JOB
The data beneath this task is to be duplicated exactly, in its entirety.

DATA FOR THIS TASK
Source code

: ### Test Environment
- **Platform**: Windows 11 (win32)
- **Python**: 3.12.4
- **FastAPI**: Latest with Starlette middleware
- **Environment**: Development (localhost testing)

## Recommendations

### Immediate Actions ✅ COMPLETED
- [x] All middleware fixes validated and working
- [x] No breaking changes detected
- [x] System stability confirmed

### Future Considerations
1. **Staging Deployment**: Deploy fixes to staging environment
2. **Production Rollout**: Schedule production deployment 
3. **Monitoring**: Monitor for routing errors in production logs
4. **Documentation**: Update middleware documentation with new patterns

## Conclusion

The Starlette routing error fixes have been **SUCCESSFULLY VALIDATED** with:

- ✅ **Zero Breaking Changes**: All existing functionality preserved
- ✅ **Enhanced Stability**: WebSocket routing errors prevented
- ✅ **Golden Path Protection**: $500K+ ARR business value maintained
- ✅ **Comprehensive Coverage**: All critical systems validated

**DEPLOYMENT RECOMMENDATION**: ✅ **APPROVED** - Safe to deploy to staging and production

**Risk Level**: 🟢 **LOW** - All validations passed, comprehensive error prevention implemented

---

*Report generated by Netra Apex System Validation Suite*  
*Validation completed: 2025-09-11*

ANSWER FOR THE TASK
Source code

: ### Test Environment
- **Platform**: Windows 11 (win32)
- **Python**: 3.12.4
- **FastAPI**: Latest with Starlette middleware
- **Environment**: Development (localhost testing)

## Recommendations

### Immediate Actions ✅ COMPLETED
- [x] All middleware fixes validated and working
- [x] No breaking changes detected
- [x] System stability confirmed

### Future Considerations
1. **Staging Deployment**: Deploy fixes to staging environment
2. **Production Rollout**: Schedule production deployment 
3. **Monitoring**: Monitor for routing errors in production logs
4. **Documentation**: Update middleware documentation with new patterns

## Conclusion

The Starlette routing error fixes have been **SUCCESSFULLY VALIDATED** with:

- ✅ **Zero Breaking Changes**: All existing functionality preserved
- ✅ **Enhanced Stability**: WebSocket routing errors prevented
- ✅ **Golden Path Protection**: $500K+ ARR business value maintained
- ✅ **Comprehensive Coverage**: All critical systems validated

**DEPLOYMENT RECOMMENDATION**: ✅ **APPROVED** - Safe to deploy to staging and production

**Risk Level**: 🟢 **LOW** - All validations passed, comprehensive error prevention implemented

---

*Report generated by Netra Apex System Validation Suite*  
*Validation completed: 2025-09-11*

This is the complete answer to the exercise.